As data sharing and collaboration can take on multiple forms, to elucidate our argument, we first differentiate between forms of data sharing. Data sharing is the exchange of data between members of a group for an express purpose. Data sharing can take many shapes with varying numbers of researchers at the same or different institutions. A data-sharing program may or may not involve making data public. Making data public is the most extreme form of data sharing, in as much as it makes the data available to everyone. In between public data sharing and data shared amongst only two entities is a data-sharing club, where data are shared based on a set of common principles. Traditionally, an ambitious international collaboration addressing an issue with the complexity of air pollution would be the product of a small group with the ability to expand as the project develops. The types and scale of questions answerable with shared data can be significantly greater than any single group could collect and analyse on their own. Data sharing can conflict with traditional cultural standards of data collection and ownership in academia, without incentives otherwise. Houston, Texas’s history of addressing air pollution, discussed later in this paper, is a prime case study in data sharing, without making the data public.
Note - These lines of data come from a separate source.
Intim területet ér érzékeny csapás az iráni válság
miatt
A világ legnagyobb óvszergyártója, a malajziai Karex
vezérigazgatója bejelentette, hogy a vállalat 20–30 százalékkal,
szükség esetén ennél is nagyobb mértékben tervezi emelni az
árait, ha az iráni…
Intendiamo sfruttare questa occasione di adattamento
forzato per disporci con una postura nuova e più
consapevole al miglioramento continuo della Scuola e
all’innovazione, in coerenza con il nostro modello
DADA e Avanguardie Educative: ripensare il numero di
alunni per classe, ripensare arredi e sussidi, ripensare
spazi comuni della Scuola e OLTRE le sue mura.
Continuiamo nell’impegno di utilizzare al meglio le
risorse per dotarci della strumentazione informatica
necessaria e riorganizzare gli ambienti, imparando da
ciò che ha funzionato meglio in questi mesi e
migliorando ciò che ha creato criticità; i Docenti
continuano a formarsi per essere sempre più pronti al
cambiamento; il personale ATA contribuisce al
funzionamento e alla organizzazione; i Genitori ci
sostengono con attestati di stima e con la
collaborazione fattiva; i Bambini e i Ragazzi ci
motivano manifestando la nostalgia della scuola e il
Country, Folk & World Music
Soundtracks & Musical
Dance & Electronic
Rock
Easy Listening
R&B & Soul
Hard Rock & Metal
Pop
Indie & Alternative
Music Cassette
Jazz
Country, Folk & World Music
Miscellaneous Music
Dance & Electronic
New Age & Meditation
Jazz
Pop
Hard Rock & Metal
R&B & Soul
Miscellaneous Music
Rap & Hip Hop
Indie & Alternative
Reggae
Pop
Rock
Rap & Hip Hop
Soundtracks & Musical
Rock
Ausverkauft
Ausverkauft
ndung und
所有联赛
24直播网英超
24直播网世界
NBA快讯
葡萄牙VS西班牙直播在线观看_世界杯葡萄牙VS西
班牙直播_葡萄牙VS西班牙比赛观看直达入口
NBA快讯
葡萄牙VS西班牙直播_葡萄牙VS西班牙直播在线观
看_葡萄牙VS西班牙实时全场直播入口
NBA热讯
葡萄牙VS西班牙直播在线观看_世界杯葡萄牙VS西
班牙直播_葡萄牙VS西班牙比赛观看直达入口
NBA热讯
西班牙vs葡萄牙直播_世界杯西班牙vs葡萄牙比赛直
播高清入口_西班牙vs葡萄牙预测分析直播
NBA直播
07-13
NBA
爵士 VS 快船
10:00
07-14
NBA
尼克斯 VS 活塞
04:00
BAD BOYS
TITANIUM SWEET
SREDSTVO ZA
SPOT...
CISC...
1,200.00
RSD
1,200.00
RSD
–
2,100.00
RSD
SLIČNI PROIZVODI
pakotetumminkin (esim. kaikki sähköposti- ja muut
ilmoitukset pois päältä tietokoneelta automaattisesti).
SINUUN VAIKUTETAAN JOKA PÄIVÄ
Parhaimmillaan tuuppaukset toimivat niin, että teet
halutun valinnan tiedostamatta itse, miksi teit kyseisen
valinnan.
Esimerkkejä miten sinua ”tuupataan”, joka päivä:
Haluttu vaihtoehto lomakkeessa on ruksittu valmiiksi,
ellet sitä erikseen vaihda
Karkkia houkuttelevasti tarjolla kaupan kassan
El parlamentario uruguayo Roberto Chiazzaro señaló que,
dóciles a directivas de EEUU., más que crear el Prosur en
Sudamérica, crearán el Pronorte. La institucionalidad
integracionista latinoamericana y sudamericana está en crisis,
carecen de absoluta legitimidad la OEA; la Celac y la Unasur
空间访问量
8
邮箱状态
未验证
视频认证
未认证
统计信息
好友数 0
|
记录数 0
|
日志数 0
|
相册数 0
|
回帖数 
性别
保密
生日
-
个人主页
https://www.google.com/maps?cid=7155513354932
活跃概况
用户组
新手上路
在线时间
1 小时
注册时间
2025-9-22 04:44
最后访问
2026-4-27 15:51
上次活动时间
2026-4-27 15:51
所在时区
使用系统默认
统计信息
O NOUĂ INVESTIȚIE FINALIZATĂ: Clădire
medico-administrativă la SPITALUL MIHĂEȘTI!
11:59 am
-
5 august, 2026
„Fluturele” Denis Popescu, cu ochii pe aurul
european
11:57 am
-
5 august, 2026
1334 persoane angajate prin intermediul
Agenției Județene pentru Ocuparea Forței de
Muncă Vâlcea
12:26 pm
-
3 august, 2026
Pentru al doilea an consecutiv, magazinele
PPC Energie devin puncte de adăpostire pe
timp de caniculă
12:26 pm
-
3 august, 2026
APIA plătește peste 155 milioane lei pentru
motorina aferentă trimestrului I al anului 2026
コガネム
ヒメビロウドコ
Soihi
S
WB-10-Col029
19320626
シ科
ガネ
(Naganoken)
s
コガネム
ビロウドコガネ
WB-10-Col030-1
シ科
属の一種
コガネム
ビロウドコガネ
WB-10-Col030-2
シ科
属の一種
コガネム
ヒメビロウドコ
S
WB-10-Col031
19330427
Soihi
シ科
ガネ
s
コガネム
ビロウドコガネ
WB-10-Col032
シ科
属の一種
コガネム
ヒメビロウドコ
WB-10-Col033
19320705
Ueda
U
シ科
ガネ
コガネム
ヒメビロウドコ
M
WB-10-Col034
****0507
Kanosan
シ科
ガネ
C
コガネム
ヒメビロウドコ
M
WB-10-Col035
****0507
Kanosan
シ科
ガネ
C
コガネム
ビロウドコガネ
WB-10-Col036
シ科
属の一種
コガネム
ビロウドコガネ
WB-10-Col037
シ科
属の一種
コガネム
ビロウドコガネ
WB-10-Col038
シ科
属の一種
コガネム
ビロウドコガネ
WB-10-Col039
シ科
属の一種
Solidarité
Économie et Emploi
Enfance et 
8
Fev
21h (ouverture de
Data pooling is the construction of a database to hold data that members, or in some extreme cases the general public, can access at will, rather than for a particular research or policy goal. It may be thought of as a more sophisticated extension of data sharing. Data pooling, when executed well, can have the advantage of ensuring validity and uniformity of data. Data pooling also has the potential to leverage shared resources to answer more complex, far-reaching questions, as well as allowing new questions to be addressed as scientific understanding develops, encouraging the emergence of new knowledge. Pooling data can be difficult to implement, as it requires buy-in from participants who may be accustomed to holding data independently to make the most individual use of it. It also requires significant maintenance and management to build, curate and continually validate such a database. Databases such as those created by the Convention on Long-range Transboundary Air Pollution (CLRTAP) or the Aerosols, Clouds, and Trace gases Research Infrastructure (ACTRIS) – both of which are discussed later in the paper – are examples of data pooling [1,2].